→ About this task:
In the data below, the answer is the run of lines from the line containing "50: (142, 894)" through the line containing "110: (170, 710)", both included; print it exactly and nothing else.

→ Dataset excerpts:
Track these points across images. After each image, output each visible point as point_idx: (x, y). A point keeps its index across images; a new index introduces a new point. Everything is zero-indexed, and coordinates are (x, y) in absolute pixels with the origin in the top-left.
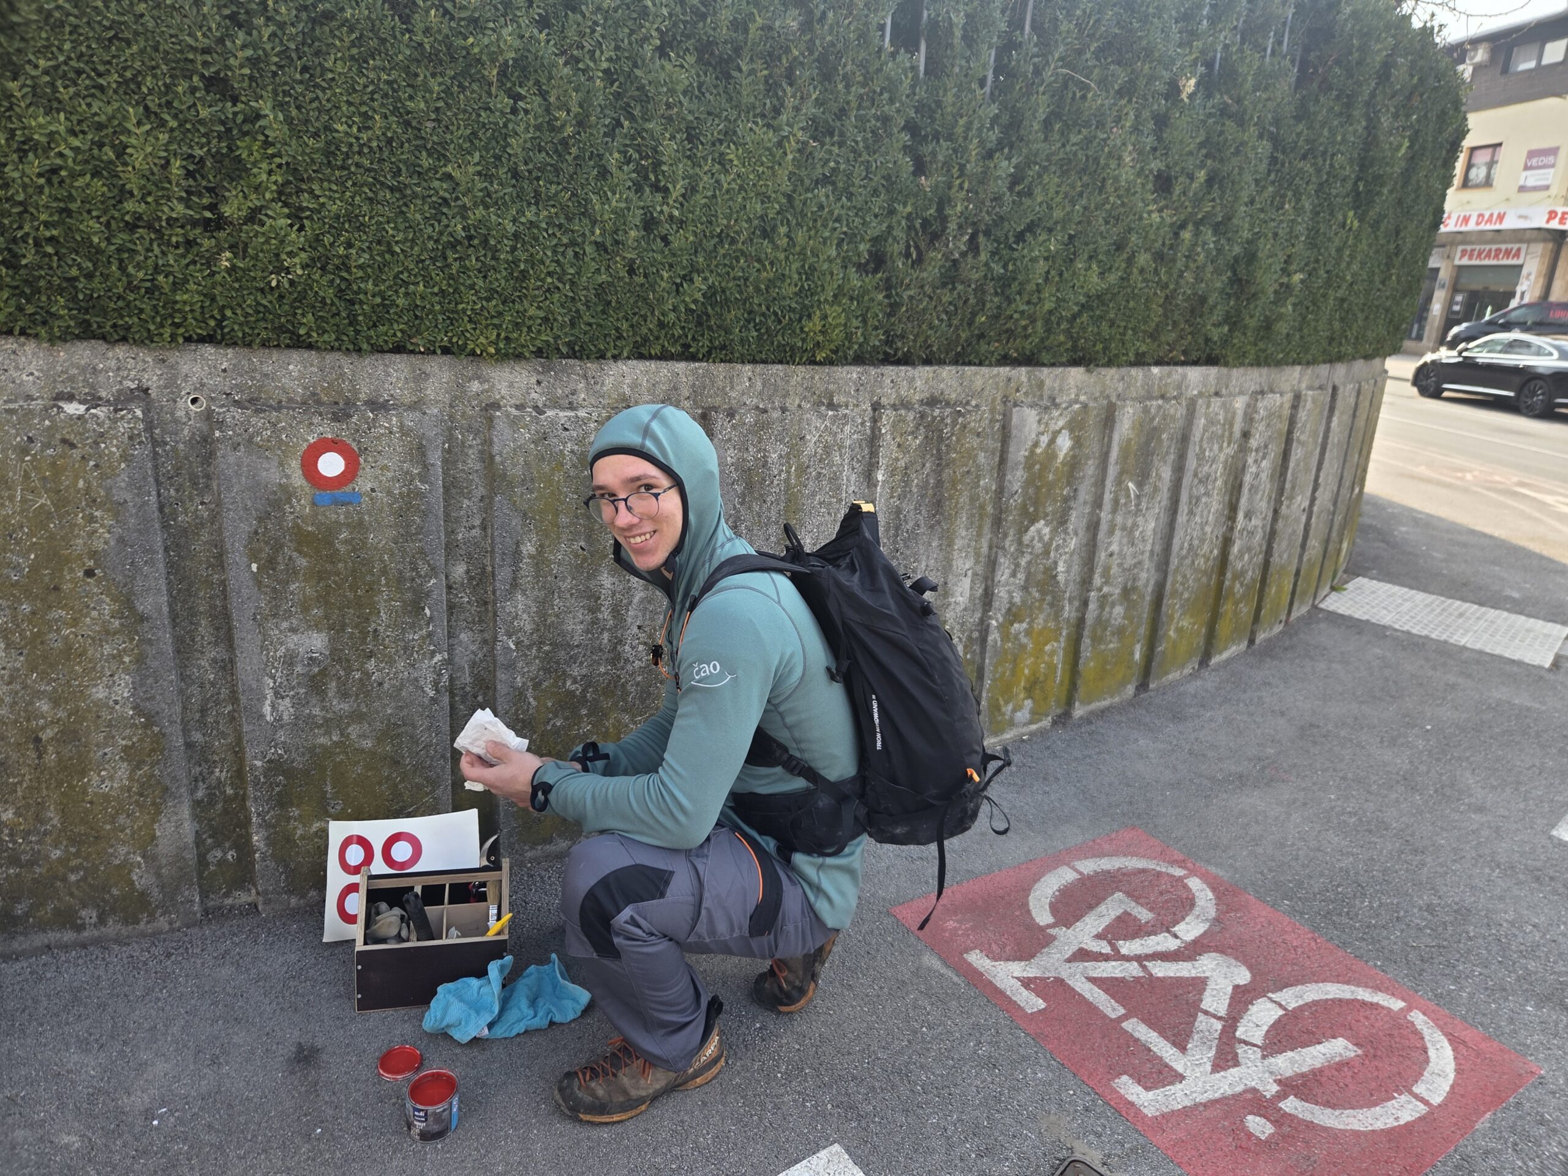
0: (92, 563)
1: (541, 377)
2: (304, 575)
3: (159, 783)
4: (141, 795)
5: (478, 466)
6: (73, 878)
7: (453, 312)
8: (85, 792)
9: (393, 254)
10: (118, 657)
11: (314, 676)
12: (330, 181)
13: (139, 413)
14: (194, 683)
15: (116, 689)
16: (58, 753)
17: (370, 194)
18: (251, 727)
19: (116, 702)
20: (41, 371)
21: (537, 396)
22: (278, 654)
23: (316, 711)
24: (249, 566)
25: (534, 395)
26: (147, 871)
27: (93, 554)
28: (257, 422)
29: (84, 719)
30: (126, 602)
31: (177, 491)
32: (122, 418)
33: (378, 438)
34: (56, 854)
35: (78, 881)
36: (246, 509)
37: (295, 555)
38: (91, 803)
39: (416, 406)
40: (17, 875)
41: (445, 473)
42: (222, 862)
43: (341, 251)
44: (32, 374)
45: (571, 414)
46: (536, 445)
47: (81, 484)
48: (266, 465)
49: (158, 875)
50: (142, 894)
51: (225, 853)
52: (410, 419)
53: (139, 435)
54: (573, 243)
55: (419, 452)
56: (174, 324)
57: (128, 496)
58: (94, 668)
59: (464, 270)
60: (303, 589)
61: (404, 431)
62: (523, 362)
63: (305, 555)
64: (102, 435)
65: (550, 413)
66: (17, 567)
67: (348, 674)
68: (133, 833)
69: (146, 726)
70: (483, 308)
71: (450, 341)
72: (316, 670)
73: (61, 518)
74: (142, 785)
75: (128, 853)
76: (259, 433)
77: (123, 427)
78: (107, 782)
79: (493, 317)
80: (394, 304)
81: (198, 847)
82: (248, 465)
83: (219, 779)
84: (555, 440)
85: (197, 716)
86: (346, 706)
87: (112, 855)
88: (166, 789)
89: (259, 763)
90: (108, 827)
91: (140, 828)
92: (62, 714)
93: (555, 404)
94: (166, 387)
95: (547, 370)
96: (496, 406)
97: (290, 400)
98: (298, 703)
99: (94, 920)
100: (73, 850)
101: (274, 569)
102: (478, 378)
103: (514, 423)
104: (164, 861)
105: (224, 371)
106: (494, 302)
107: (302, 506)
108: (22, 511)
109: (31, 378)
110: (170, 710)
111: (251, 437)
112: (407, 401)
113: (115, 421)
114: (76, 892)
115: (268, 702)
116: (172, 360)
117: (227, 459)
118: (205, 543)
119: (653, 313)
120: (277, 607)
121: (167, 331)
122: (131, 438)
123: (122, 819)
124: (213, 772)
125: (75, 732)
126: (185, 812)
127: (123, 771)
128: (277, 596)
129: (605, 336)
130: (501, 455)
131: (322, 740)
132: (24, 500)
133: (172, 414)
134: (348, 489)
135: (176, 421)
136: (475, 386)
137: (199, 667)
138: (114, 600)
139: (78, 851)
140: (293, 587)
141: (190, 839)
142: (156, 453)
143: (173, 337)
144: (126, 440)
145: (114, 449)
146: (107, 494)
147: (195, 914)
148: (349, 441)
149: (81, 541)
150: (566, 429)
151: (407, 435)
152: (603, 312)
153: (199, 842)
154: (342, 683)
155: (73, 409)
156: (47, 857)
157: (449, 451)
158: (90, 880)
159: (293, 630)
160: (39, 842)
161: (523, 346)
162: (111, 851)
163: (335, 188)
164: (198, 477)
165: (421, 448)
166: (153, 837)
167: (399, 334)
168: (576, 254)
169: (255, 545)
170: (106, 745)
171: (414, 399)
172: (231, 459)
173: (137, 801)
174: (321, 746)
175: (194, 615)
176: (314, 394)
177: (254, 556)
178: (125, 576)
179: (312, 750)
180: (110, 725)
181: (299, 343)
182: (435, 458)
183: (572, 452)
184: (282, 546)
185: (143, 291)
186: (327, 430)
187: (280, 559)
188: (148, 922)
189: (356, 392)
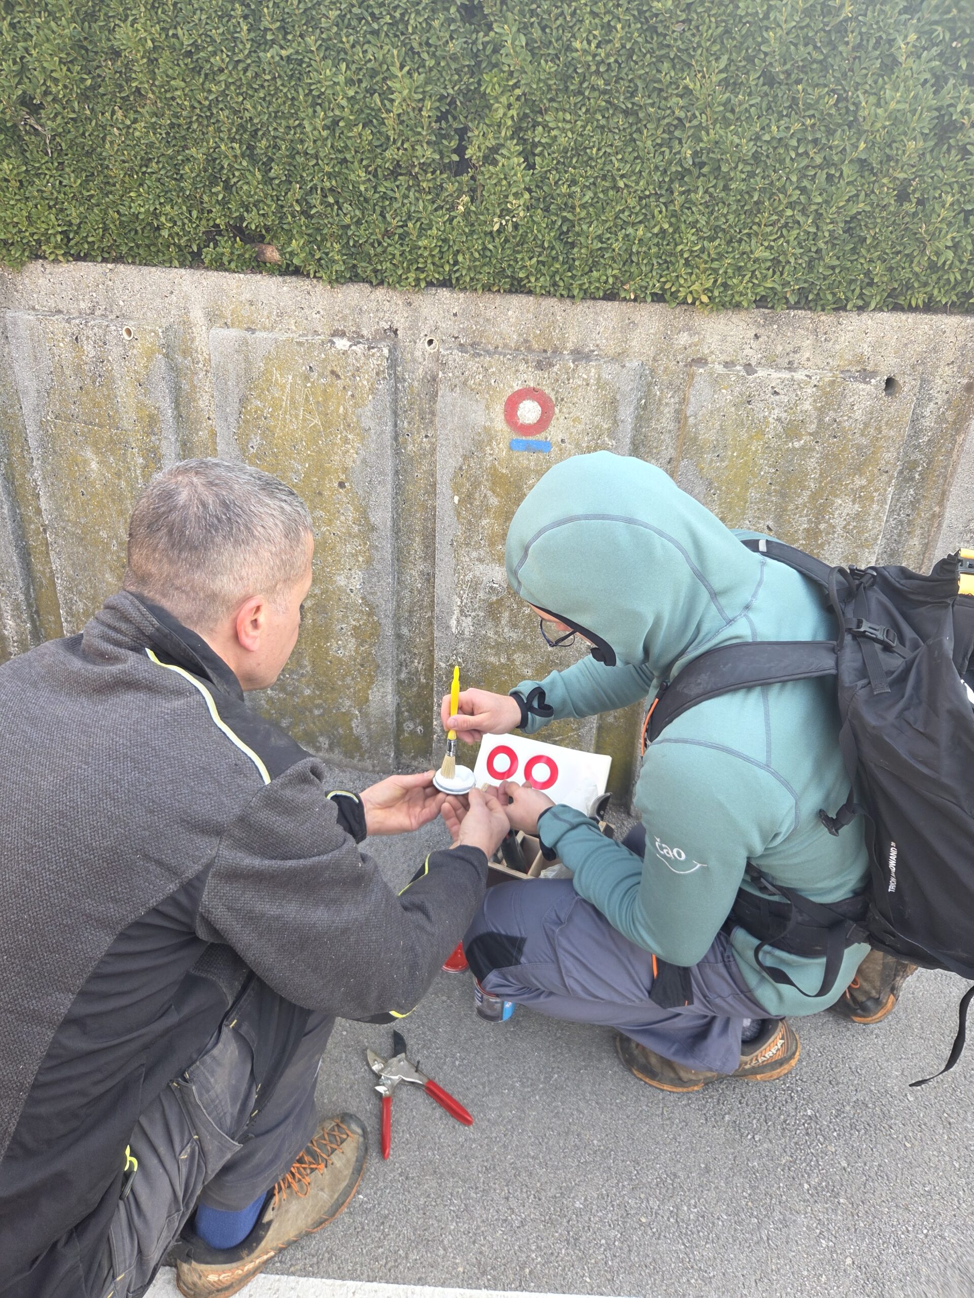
0: (343, 477)
1: (761, 331)
2: (495, 513)
3: (374, 660)
4: (362, 666)
5: (672, 426)
6: (316, 712)
7: (671, 255)
8: (327, 653)
9: (618, 189)
10: (355, 555)
11: (492, 604)
12: (564, 111)
13: (386, 352)
14: (406, 588)
15: (352, 580)
16: (313, 620)
17: (603, 122)
18: (440, 634)
19: (351, 591)
20: (325, 310)
21: (752, 354)
22: (467, 578)
23: (491, 634)
24: (453, 498)
25: (747, 351)
26: (362, 724)
27: (345, 470)
28: (473, 365)
29: (331, 599)
30: (364, 513)
31: (409, 423)
32: (373, 355)
33: (575, 389)
34: (307, 692)
35: (319, 716)
36: (456, 446)
37: (489, 493)
38: (331, 662)
39: (618, 358)
40: (285, 699)
41: (637, 429)
42: (413, 733)
43: (564, 189)
44: (318, 312)
45: (786, 375)
46: (737, 410)
47: (341, 410)
48: (475, 408)
49: (369, 729)
50: (357, 738)
51: (416, 727)
52: (608, 371)
53: (383, 371)
54: (827, 163)
55: (612, 405)
56: (418, 269)
57: (372, 424)
58: (339, 561)
59: (688, 205)
60: (492, 525)
61: (601, 384)
62: (743, 314)
63: (498, 496)
64: (358, 370)
65: (761, 373)
66: (296, 472)
67: (519, 609)
68: (355, 693)
69: (370, 614)
70: (703, 250)
71: (662, 288)
72: (494, 598)
73: (327, 436)
74: (363, 659)
75: (351, 706)
76: (473, 377)
77: (373, 362)
78: (342, 650)
79: (713, 260)
80: (610, 248)
81: (397, 716)
82: (461, 406)
83: (417, 668)
84: (761, 405)
85: (407, 614)
86: (514, 635)
87: (341, 704)
88: (378, 666)
89: (443, 665)
90: (340, 683)
91: (359, 690)
92: (317, 591)
93: (771, 362)
94: (410, 329)
95: (769, 321)
96: (701, 361)
97: (505, 346)
98: (478, 624)
99: (326, 746)
100: (318, 693)
101: (471, 504)
102: (689, 330)
103: (716, 381)
104: (373, 720)
105: (455, 315)
106: (717, 243)
107: (500, 449)
108: (303, 427)
109: (318, 316)
110: (387, 607)
111: (466, 380)
112: (611, 352)
113: (367, 357)
114: (317, 723)
115: (455, 617)
116: (416, 304)
117: (446, 398)
118: (425, 472)
119: (923, 252)
120: (470, 537)
121: (412, 275)
122: (377, 374)
123: (348, 680)
124: (413, 662)
125: (324, 606)
126: (389, 687)
127: (352, 643)
128: (471, 527)
129: (851, 282)
130: (695, 416)
131: (492, 659)
132: (304, 420)
133: (412, 354)
134: (540, 437)
135: (414, 360)
136: (683, 339)
137: (411, 576)
138: (356, 510)
139: (321, 694)
140: (484, 522)
141: (391, 709)
142: (397, 388)
143: (418, 280)
144: (374, 375)
145: (365, 383)
146: (358, 421)
147: (389, 765)
148: (547, 391)
149: (337, 458)
150: (776, 393)
151: (603, 388)
152: (854, 251)
153: (398, 712)
154: (514, 615)
155: (342, 344)
156: (302, 693)
157: (645, 408)
158: (326, 717)
159: (481, 560)
160: (298, 680)
161: (741, 294)
162: (340, 701)
163: (568, 117)
164: (425, 413)
165: (614, 401)
166: (367, 700)
167: (611, 280)
168: (830, 177)
169: (459, 480)
170: (343, 621)
171: (619, 350)
172: (449, 399)
173: (359, 670)
174: (491, 663)
175: (411, 532)
176: (526, 341)
177: (457, 489)
178: (364, 491)
179: (484, 665)
180: (346, 608)
181: (518, 287)
182: (627, 414)
183: (779, 419)
184: (480, 483)
185: (397, 237)
186: (528, 377)
187: (477, 495)
188: (359, 760)
189: (564, 340)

→ Solution to the exercise:
50: (142, 894)
51: (225, 853)
52: (410, 419)
53: (139, 435)
54: (573, 243)
55: (419, 452)
56: (174, 324)
57: (128, 496)
58: (94, 668)
59: (464, 270)
60: (303, 589)
61: (404, 431)
62: (523, 362)
63: (305, 555)
64: (102, 435)
65: (550, 413)
66: (17, 567)
67: (348, 674)
68: (133, 833)
69: (146, 726)
70: (483, 308)
71: (450, 341)
72: (316, 670)
73: (61, 518)
74: (142, 785)
75: (128, 853)
76: (259, 433)
77: (123, 427)
78: (107, 782)
79: (493, 317)
80: (394, 304)
81: (198, 847)
82: (248, 465)
83: (219, 779)
84: (555, 440)
85: (197, 716)
86: (346, 706)
87: (112, 855)
88: (166, 789)
89: (259, 763)
90: (108, 827)
91: (140, 828)
92: (62, 714)
93: (555, 404)
94: (166, 387)
95: (547, 370)
96: (496, 406)
97: (290, 400)
98: (298, 703)
99: (94, 920)
100: (73, 850)
101: (274, 569)
102: (478, 378)
103: (514, 423)
104: (164, 861)
105: (224, 371)
106: (494, 302)
107: (302, 506)
108: (22, 511)
109: (31, 378)
110: (170, 710)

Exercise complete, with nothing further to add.